(Stored data entries)
►

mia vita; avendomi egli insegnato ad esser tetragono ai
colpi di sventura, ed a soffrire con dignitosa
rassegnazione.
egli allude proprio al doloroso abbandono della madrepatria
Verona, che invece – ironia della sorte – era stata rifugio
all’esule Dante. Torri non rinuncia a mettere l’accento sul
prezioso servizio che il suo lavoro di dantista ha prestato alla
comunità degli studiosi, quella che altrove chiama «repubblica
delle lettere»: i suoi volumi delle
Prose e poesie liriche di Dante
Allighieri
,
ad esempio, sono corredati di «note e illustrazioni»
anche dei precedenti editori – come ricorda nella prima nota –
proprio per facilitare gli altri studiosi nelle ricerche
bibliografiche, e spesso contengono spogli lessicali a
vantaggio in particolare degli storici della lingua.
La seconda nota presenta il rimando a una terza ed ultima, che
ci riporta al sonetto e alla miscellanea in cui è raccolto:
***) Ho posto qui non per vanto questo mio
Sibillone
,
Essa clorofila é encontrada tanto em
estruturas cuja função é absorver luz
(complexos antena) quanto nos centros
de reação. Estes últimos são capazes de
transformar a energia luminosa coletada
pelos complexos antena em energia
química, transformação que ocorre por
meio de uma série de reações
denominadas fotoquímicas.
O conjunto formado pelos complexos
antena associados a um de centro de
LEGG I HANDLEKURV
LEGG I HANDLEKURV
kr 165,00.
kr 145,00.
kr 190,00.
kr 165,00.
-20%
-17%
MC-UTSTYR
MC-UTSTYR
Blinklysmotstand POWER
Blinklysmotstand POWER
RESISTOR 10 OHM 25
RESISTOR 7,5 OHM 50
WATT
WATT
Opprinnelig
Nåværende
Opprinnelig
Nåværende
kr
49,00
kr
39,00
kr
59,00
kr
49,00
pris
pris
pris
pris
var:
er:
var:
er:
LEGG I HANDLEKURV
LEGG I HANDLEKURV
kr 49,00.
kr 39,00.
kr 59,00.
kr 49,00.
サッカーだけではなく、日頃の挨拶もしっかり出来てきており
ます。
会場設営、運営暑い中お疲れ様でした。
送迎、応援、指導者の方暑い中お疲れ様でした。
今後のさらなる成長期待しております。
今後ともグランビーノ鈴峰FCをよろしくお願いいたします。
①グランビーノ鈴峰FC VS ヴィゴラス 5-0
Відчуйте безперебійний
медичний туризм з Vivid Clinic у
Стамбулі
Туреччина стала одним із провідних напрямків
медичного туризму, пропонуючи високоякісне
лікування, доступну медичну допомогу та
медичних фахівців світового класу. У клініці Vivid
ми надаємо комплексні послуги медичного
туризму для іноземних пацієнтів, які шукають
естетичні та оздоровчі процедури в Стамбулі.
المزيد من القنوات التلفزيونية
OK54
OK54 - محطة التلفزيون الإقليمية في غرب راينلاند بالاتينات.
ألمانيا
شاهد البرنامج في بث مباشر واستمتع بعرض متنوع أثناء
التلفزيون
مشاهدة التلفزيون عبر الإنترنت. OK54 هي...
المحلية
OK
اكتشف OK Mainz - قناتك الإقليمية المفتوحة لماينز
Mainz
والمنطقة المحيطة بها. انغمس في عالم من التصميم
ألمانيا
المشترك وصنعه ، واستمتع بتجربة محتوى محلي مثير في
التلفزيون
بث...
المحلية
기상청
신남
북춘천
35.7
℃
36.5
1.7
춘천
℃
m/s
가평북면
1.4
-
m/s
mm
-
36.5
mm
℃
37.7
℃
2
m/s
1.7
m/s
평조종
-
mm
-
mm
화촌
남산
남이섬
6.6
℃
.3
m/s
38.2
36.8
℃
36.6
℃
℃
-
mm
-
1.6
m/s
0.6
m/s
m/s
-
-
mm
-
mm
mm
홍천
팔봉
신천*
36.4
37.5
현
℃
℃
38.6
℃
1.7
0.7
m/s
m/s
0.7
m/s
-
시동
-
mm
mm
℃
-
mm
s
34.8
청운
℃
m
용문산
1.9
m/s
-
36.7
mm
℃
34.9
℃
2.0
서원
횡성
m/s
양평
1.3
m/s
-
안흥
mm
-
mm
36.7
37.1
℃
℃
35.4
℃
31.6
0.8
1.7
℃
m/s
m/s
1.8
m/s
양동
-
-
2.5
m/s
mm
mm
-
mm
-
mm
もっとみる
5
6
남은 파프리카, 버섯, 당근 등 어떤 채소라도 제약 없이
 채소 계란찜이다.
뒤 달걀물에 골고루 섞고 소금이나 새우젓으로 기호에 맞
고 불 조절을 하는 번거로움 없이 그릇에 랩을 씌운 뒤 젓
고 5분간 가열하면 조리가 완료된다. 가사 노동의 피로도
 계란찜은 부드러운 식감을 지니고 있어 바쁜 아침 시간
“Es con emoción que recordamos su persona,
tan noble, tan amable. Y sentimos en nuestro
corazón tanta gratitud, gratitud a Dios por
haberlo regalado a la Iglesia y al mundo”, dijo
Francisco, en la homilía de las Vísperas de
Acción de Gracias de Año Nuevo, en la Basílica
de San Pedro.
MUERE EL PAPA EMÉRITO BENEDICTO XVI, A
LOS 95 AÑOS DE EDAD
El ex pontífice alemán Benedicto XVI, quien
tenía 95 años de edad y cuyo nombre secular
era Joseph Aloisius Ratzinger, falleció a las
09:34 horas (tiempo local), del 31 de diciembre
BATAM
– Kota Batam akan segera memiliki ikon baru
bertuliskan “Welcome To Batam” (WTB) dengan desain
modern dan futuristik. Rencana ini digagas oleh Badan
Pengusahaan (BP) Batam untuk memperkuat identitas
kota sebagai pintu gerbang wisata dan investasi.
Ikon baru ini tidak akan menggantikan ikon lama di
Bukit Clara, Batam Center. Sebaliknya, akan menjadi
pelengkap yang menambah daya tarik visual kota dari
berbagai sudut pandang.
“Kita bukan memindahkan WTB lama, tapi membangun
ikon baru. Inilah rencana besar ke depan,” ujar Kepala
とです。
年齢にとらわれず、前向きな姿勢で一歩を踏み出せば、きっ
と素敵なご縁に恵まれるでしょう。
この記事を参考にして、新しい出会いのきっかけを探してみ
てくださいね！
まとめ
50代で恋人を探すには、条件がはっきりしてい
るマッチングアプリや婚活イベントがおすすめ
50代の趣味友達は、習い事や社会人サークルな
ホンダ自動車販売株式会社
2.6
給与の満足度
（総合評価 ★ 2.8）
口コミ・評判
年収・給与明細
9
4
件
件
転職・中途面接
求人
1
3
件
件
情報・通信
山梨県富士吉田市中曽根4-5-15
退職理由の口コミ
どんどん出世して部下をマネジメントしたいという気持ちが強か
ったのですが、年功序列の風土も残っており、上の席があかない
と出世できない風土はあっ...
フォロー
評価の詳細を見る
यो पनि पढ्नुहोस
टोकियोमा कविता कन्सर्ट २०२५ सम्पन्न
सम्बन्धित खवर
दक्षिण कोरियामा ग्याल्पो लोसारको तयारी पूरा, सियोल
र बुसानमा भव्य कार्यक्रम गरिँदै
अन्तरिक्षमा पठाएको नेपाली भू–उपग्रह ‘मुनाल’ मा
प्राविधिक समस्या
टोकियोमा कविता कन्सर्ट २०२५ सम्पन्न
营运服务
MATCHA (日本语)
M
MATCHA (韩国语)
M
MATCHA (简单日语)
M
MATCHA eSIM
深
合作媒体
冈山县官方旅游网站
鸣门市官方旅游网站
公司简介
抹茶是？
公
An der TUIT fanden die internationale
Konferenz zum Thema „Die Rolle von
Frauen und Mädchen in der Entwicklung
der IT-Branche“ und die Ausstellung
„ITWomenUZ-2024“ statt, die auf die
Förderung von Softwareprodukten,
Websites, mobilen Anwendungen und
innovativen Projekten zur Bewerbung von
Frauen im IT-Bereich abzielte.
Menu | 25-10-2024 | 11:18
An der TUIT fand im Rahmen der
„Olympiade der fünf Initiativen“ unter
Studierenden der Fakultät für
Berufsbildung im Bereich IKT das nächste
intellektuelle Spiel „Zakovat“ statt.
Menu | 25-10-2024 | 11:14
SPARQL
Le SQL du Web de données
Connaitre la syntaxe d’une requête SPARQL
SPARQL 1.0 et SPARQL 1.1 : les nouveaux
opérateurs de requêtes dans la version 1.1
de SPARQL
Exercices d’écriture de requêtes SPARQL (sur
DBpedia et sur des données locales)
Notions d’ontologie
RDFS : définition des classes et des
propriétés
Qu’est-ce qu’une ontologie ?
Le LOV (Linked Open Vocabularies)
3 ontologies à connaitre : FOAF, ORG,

◄

## TASK STATEMENT
Retype the data from its first line through the line containing "prezioso servizio che", including both of those lines.

## RESPONSE TO THE EXERCISE
mia vita; avendomi egli insegnato ad esser tetragono ai
colpi di sventura, ed a soffrire con dignitosa
rassegnazione.
egli allude proprio al doloroso abbandono della madrepatria
Verona, che invece – ironia della sorte – era stata rifugio
all’esule Dante. Torri non rinuncia a mettere l’accento sul
prezioso servizio che il suo lavoro di dantista ha prestato alla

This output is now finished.